Text excerpt =>
Speaking on “America’s Newsroom” on Tuesday, former DNC Interim Chair Donna Brazile said she thinks President Trump should delete the tweet where he hit back at former President Barack Obama, who in a subtle swipe at the commander in chief, claimed credit for the economic gains in both their terms.

In Obama’s tweet Monday morning, he noted the anniversary of his signing the 2009 economic stimulus package.

“Eleven years ago today, near the bottom of the worst recession in generations, I signed the Recovery Act, paving the way for more than a decade of economic growth and the longest streak of job creation in American history,” Obama wrote in the tweet, which included a photo of his signature on the bill.

President Trump fired back on Monday, tweeting that Obama's claim was a "con job."

TRUMP FIRES BACK AFTER OBAMA CLAIMS CREDIT FOR ECONOMIC BOOM: 'CON JOB'

Trump wrote on Monday, “Did you hear the latest con job? President Obama is now trying to take credit for the Economic Boom taking place under the Trump Administration. He had the WEAKEST recovery since the Great Depression, despite Zero Fed Rate & MASSIVE quantitative easing. NOW, best jobs numbers ever. Had to rebuild our military, which was totally depleted. Fed Rate UP, taxes and regulations WAY DOWN. If Dems won in 2016, the USA would be in big economic (Depression?) & military trouble right now. THE BEST IS YET TO COME. KEEP AMERICA GREAT!”

Recorded data =>

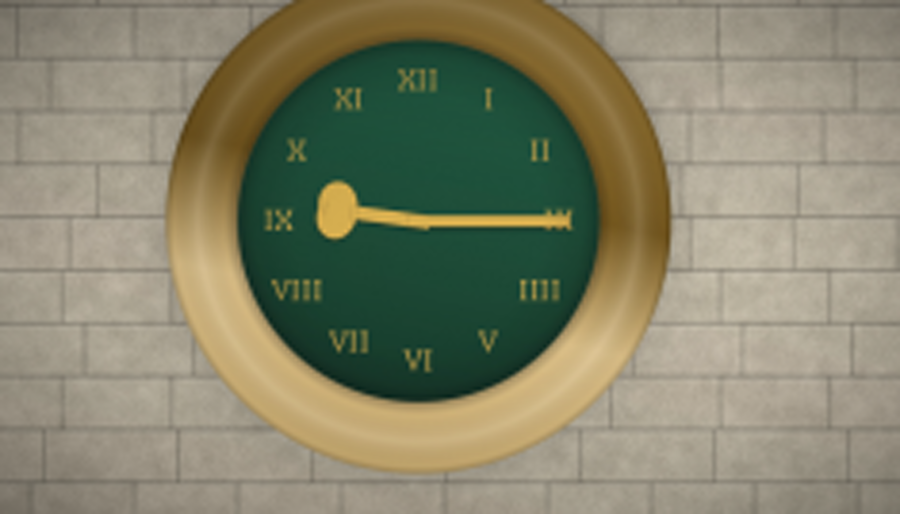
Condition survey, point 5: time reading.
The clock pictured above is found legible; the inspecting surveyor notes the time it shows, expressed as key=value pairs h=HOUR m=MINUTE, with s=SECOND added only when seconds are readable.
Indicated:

Required work =>
- 1) In the article on the Trump–Obama tweet exchange, what occasion did Obama mark in his Monday tweet?
- 2) Return the stretch of the article on the Trump–Obama tweet exchange from "In Obama’s tweet" through "on the bill.", word for word.
- 3) Resume the article on the Trump–Obama tweet exchange, starting after its final sentence.

Per-task answers =>
- 1) The anniversary of his signing the 2009 economic stimulus package.

- 2)
In Obama’s tweet Monday morning, he noted the anniversary of his signing the 2009 economic stimulus package.

“Eleven years ago today, near the bottom of the worst recession in generations, I signed the Recovery Act, paving the way for more than a decade of economic growth and the longest streak of job creation in American history,” Obama wrote in the tweet, which included a photo of his signature on the bill.

- 3)
On Tuesday, Brazile explained why she thinks Trump should delete the tweet.

“We all know that when President Obama took office, the country was hemorrhaging jobs over 700,000 a month,” she noted. “When President Trump arrives in the White House, unemployment is cut in half, from 10 percent to 4.7 percent, what is it now? 3.5 percent. Eleven years of consecutive job growth.”

“So first of all, let’s just thank President Obama and also President Trump,” Brazile said. “There is no reason to lie about a man’s record when it’s clear, it’s on paper and we all know it.”

Host Ed Henry asked if the “lie” she was referring to was coming from Obama or Trump. He noted what she said regarding the fact that Obama should get credit “in terms of pulling us out of the ditch.”

Henry then asked, “But isn’t President Trump’s point that now, over the last couple of years, it’s his cutting of taxes and regulation that has sustained that and pushed it forward?”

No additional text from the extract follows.